Here’s the bottom-line bonus about all of these changes. Bowing to our demands makes business sense not just because companies need to keep us, but also because we become more productive employees. The unintended consequence took Capitol One by surprise. “People in the workforce have specific needs, and if they feel like you’re going to work with them on those needs you can attract people and you can retain your best performers, which is probably the place we actually started thinking about this,” admits the company’s senior vice president Judy Pahren. “But then we found a much larger benefit. What we actually found is that it made people more productive. We discovered that this really helps productivity and job satisfaction at the same time.”
Across the Atlantic in Britain, the Cranfield Univeristy School of Management conducted a two-year study with seven blue chip firms, including KPMG, Microsoft, and Pfizer (no fuzzy firms these) to measure the business impact of allowing employees to work on alternative schedules: 44
• The majority of flexible workers increased the productivity of their performance, both in terms of the quantity and the quality of their work.
• The majority of employees said they were less stressed with a schedule they could control and they were more productive.
• Employees working flexibly were found to be more committed and more satisfied.
• The alternative work schedules were found to make the companies more competitive.
It seems pretty obvious, doesn’t it? Employees who have the time to contribute to their communities, and who are heavily involved with their families, are actually better employees. We are indeed more committed and more productive and more loyal.
Certainly Geraldine Laybourne, who ran Nickelodeon and then the Oxygen network, didn’t need any studies to show her that. Over lunch in a corner office high above Manhattan’s East Side, she explained she was constantly experimenting with work practices, even decades ago, to encourage motivation, innovation, and loyalty.
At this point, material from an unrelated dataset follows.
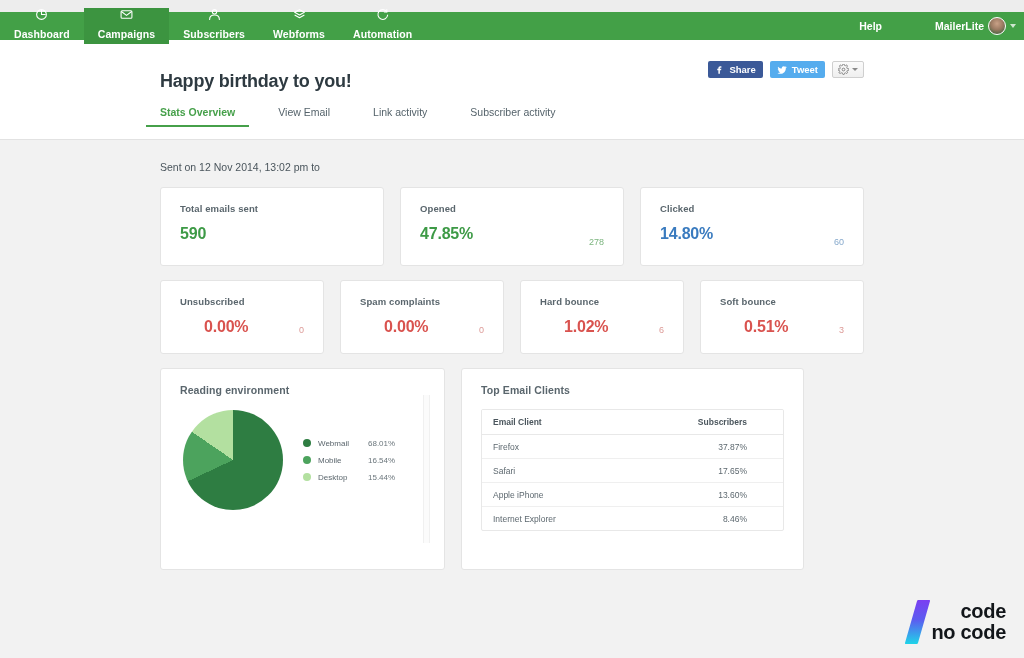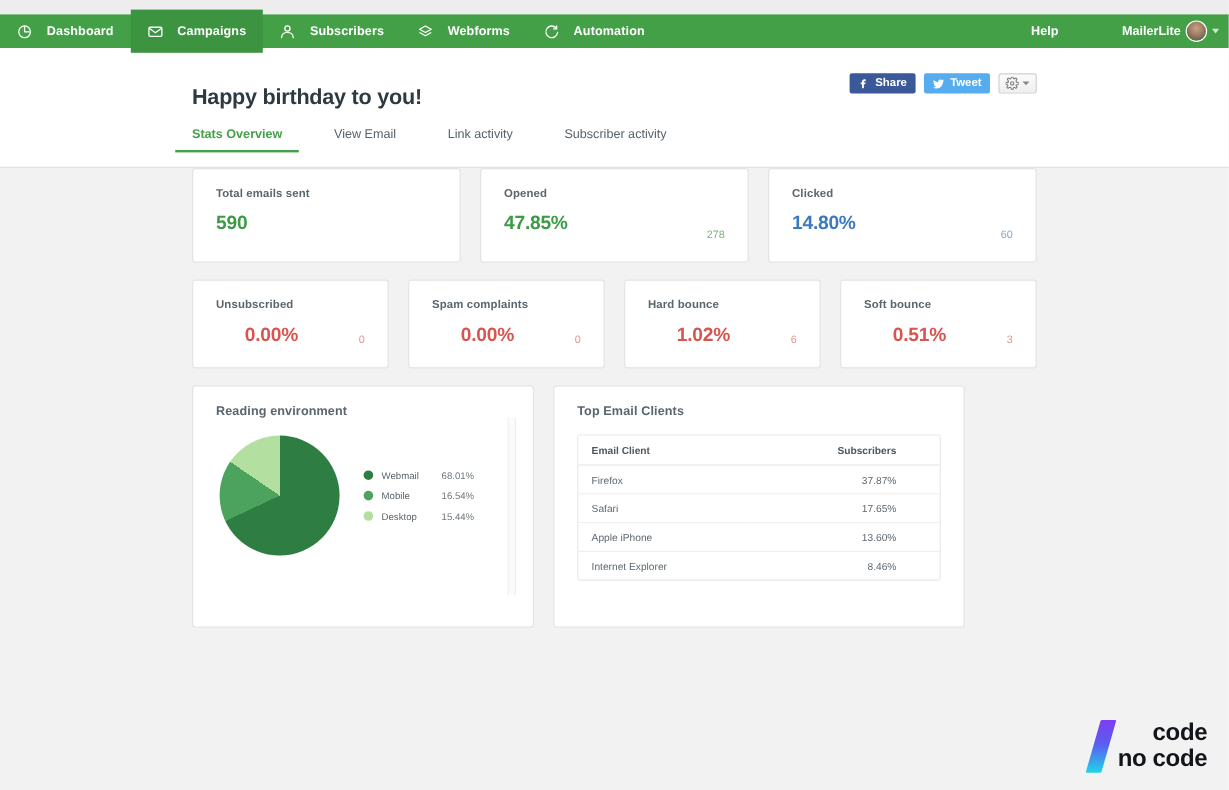"Dashboard" .nav-item { flex-direction: none -> column; gap: 12px -> 7px }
“I had one guy in marketing who I thought was having trouble concentrating on big ideas. He was just coming in, spending terrible hours, and not producing,” she remembers. “I told him he had to stay home on Fridays. ‘You have to stay home and think. You cannot come in on Fridays!’ ” she told him, laughing. “So there were a lot of kooky things we did.”
And at Oxygen, years later, she could finally create with utter ease the environment that nurtured the handpicked female talent she thought was critical to the company’s success.
“We liked to hear about the kids. If you had to go to a play, you didn’t have to hide that.” She shrugs. “At one point at Oxygen we
had twenty-four babies—twenty-four vice presidents out on maternity leave at the same time. And we had two senior vice presidents who were part time.”
You can probably think of a moment when you’ve been so well treated at work you were inspired to do even more.
katty I recently renegotiated my job at the BBC. A new boss arrived from an American network to shake up our evening news. The job I was offered was less prestigious than my previous job, and I was of two minds about whether to take it at all. I had a couple of other offers so was in the luxurious position of being able to walk away if I didn’t get the terms I needed. It’s fair to say I was a disgruntled employee! So I went into the meeting pretty militant; I would work flexibly or not at all. My specific condition was that if I wasn’t needed on air for that evening’s show, I wouldn’t go in to the office that day. I expected at the very minimum a mutter of resistance—but to my surprise, I didn’t even get a silent raised eyebrow. "That’s fine,” he said. And he kept to his word. No appearance on air, no appearance in the office. But here’s what’s interesting, and what I hadn’t really anticipated: it’s a freedom I am so grateful for that when I am needed I happily put in the extra effort. I win and the program wins.”
We’ve all heard those stories about women who sneak out of work in a blizzard to go to the school play but leave their coats hanging over their chair in the office so their boss won’t realize they’ve left the building. It’s tragic how pathetic the tyranny of the office can be. We slip out anyway, but we resent our employers for it. It is far better to allow people freedom, and win their gratitude, not their resentment.